Sports and Health: Exercise Detection, Sleep Monitoring

In addition to system-related functions, Apple Watch’s sports and health functions are also inseparable from the participation of intelligent technology. When it comes to sports and health-related functions, Apple often refers to related model training. For example, the sleep stage function of watchOS 9 refers to clinical studies on the sleep stages of different populations and utilizes machine learning on the device side to achieve this. However, it is puzzling that the sleep tracking feature on Apple Watch does not seem to automatically monitor whether the user falls asleep or not, but is turned on by the sleep timer feature, which allows the user to only be informed of the sleep stages during the sleep focus mode; naps, and sleep after the alarm is turned off will not continue to be tracked.

Safety Features

There are also safety features on iPhone and Apple Watch, such as Apple Watch’s fall detection (available on Apple Watch SE, Apple Watch Series 4, or newer, which I triggered the last time I was at the ice rink), which is also based on studying and analyzing the processes involved and forming machine learning models.

There are also a number of assistive features on Apple devices that help people with certain perceptual or functional impairments make better use of modern technology, such as the familiar magnifying glass, VoiceOver screen reader, and AirPods hearing aids. Some of these accessibility features also involve Apple devices’ neural network engines and device-side intelligence, such as creating a personal voice, voice recognition, and more.

Personal Voice is an accessibility feature that analyzes 150 recordings of user phrases to create a synthesized voice on the device side of iPhone or iPad that fits the individual’s voice. Users can have the system read aloud in simulated voices during FaceTime calls, phone calls, augmentative communication apps, and face-to-face conversations, currently in English.

SoundAnalysis, a framework introduced at WWDC, has built-in categorization data for more than 300 sound categories that developers can call directly into their apps, and the system will recognize the sound through the microphone. In iOS, based on this framework, Apple has added sound recognition to the Accessibility feature, which recognizes sounds in the environment, such as doorbells, sirens, and cat and dog barks, and learns specific categories of sound – which is helpful for the hearing impaired. Rumors have been swirling lately about Apple’s possible collaboration with OpenAI and others, WWDC’s focus on improving the AI capabilities of Apple’s platforms, and more.

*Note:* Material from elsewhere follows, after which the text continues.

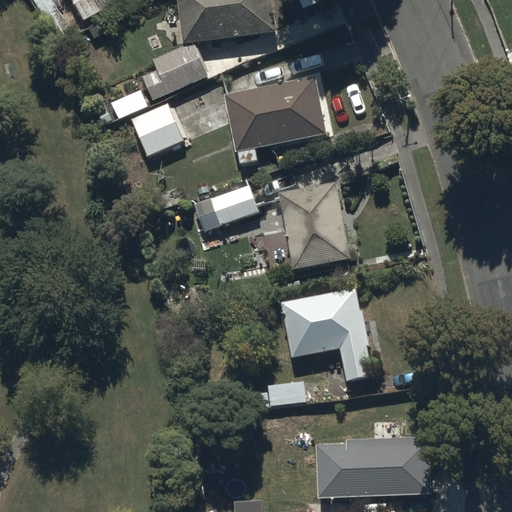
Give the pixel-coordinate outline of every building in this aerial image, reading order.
[(69,25),(53,0),(34,0),(55,34),(69,25)] [(131,3),(128,0),(75,0),(89,26),(131,3)] [(275,0),(179,0),(184,44),(279,32),(275,0)] [(332,0),(286,0),(297,24),(336,8),(332,0)] [(155,103),(212,79),(197,43),(156,61),(160,72),(145,78),(155,103)] [(319,75),(226,95),(241,166),(260,162),(257,149),(331,133),(319,75)] [(172,109),(170,102),(133,120),(151,158),(187,141),(186,137),(190,135),(177,106),(172,109)] [(337,182),(280,194),(296,269),(353,257),(337,182)] [(251,185),(210,199),(221,230),(262,215),(251,185)] [(359,289),(283,302),(292,358),(343,350),(348,380),(376,375),(370,345),(372,344),(366,309),(362,309),(359,289)] [(251,394),(253,409),(308,404),(306,381),(268,385),(269,392),(251,394)] [(318,498),(433,494),(432,436),(347,438),(347,443),(316,444),(318,498)]
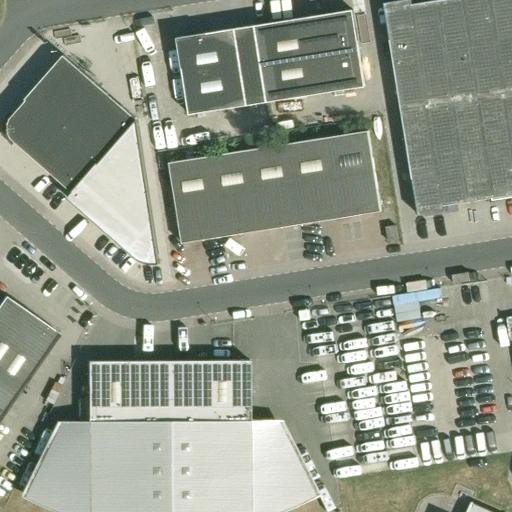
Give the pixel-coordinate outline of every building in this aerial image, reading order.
[(411,0),(402,0),(385,3),(419,216),(446,211),(445,205),(511,195),(511,0),(439,0),(412,4),(411,0)] [(190,115),(366,87),(354,10),(178,38),(190,115)] [(11,119),(10,124),(10,132),(12,137),(16,141),(73,192),(68,198),(135,257),(138,259),(142,261),(145,263),(149,264),(153,264),(158,265),(160,264),(138,120),(64,56),(26,99),(28,100),(11,119)] [(170,162),(183,243),(382,212),(369,130),(170,162)] [(387,227),(389,241),(399,239),(397,225),(387,227)] [(0,411),(56,331),(6,296),(0,303),(0,411)] [(487,316),(486,296),(472,296),(472,316),(487,316)] [(272,511),(292,504),(312,495),(279,430),(255,430),(251,422),(250,360),(169,360),(88,361),(89,422),(84,431),(60,431),(28,496),(49,506),(65,511),(272,511)] [(304,415),(326,413),(323,366),(301,368),(304,415)] [(470,404),(490,399),(487,390),(468,394),(470,404)] [(377,448),(397,442),(394,432),(375,438),(377,448)] [(493,511),(473,503),(469,511),(493,511)]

I’ve also been thinking about where Apple is going with this generative AI trend.

From this article, we see that Apple has a deep foundation in machine learning research and applications. However, now that the larger LLM models seem to be so complex that it is impossible to process them directly on the device, will it still be able to stick to its values of “device-side intelligence”? And how will it bring more powerful AI tools to its software platform? Perhaps we’ll have to wait until WWDC 2024 on June 10th to find out.